Document text
┄┄┄┄┄┄┄┄┄┄┄┄┄┄┄┄┄┄┄┄

This Data Modeling Tutorial explains what is Data Modeling, types of Data Models & comparison of conceptual vs logical vs physical data models:
In today’s competitive digital world, data is an essential business asset that represents information based on which decisions are made to lead in the market. To process such data in the database, a data model is created, and this process is known as Data Modeling.
In this tutorial, we will understand the concept of Data Modeling with its types. We will also see the 5 different tools and techniques for data modeling, i.e. Hierarchical, Network, Object Oriented, Entity Relationship, and Relational.
Understanding Data Modeling
It is the process of creating a model to represent the way the data of the application is going to be stored.
Further, we will also see some steps to improve and enhance data models in order to completely understand the business need and client expectations.
Significance Of Data Management In Data Model
The significance of effective data management for an efficient and successful business is enormous. Data Modeling lays the foundation for data management.
Data Modeling salient features are:
- It lays the foundation for data governance and management.
- It is the process of creating a model to represent the way the data of the application is going to be stored.
- It is neither the actual data nor the database that is to be used in the system.
- It represents the data entities, the relationship between different data entities, and the business rules, policies, etc. that govern the data and their activities.
- It helps in standardization mainly in naming the entities, setting default values, their semantics, constraints, and security, etc.
- The normalization process ensures redundant data are removed and the relationship and dependencies established are as per business.
Organization data scattered view:
Data Modeling basic view:
The key parameters that contribute to good data modeling are:
- Clarity
- Consistency
- Accuracy
- Ease of access
- Flexibility
- Performance
- Productivity
- Traceability.
Data Model is like a proposed design presented by an architect of your home.
The layout has a view of all rooms presented with the proposed layout of electricity, plumbing, and other important points. Its objective is to make the client see in the visual mode that all his requirements have been met and how the end result is going to be. Also to see if anything needs to be changed, removed, or propose an alternative.
Data Model: Goal And Significance
The main goal and significance of data modeling to business are as below:
- To facilitate the requirement discussion by presenting a view that makes it easy for all non-IT and less technical stakeholders to understand the details of the data to be stored.

┄┄┄┄┄┄┄┄┄┄┄┄┄┄┄┄┄┄┄┄

What you need to do
**A.** In the data modeling text, rewrite everything from "Data Modeling salient" down to "as per business.", putting "uniformity" in place of "standardization".
**B.** Answer these questions about the data modeling text:
(i) How many tools and techniques for data modeling does it say will be covered?
(ii) What does it compare a data model to?
(iii) According to it, what lays the foundation for data management?

┄┄┄┄┄┄┄┄┄┄┄┄┄┄┄┄┄┄┄┄

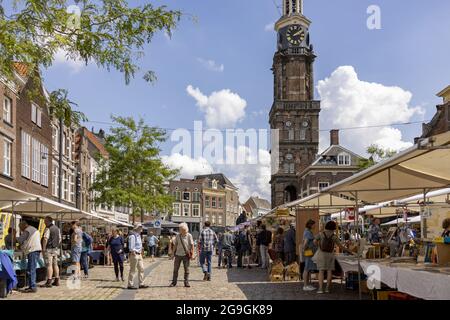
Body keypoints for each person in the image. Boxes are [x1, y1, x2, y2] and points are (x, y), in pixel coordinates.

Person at [313, 221, 353, 294]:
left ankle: (320, 289)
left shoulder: (321, 234)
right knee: (329, 271)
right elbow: (341, 246)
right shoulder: (334, 236)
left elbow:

┄┄┄┄┄┄┄┄┄┄┄┄┄┄┄┄┄┄┄┄

Replies
**A.**
Data Modeling salient features are:
- It lays the foundation for data governance and management.
- It is the process of creating a model to represent the way the data of the application is going to be stored.
- It is neither the actual data nor the database that is to be used in the system.
- It represents the data entities, the relationship between different data entities, and the business rules, policies, etc. that govern the data and their activities.
- It helps in uniformity mainly in naming the entities, setting default values, their semantics, constraints, and security, etc.
- The normalization process ensures redundant data are removed and the relationship and dependencies established are as per business.

**B.**
(i) Five.
(ii) A proposed design presented by an architect of your home.
(iii) Data Modeling.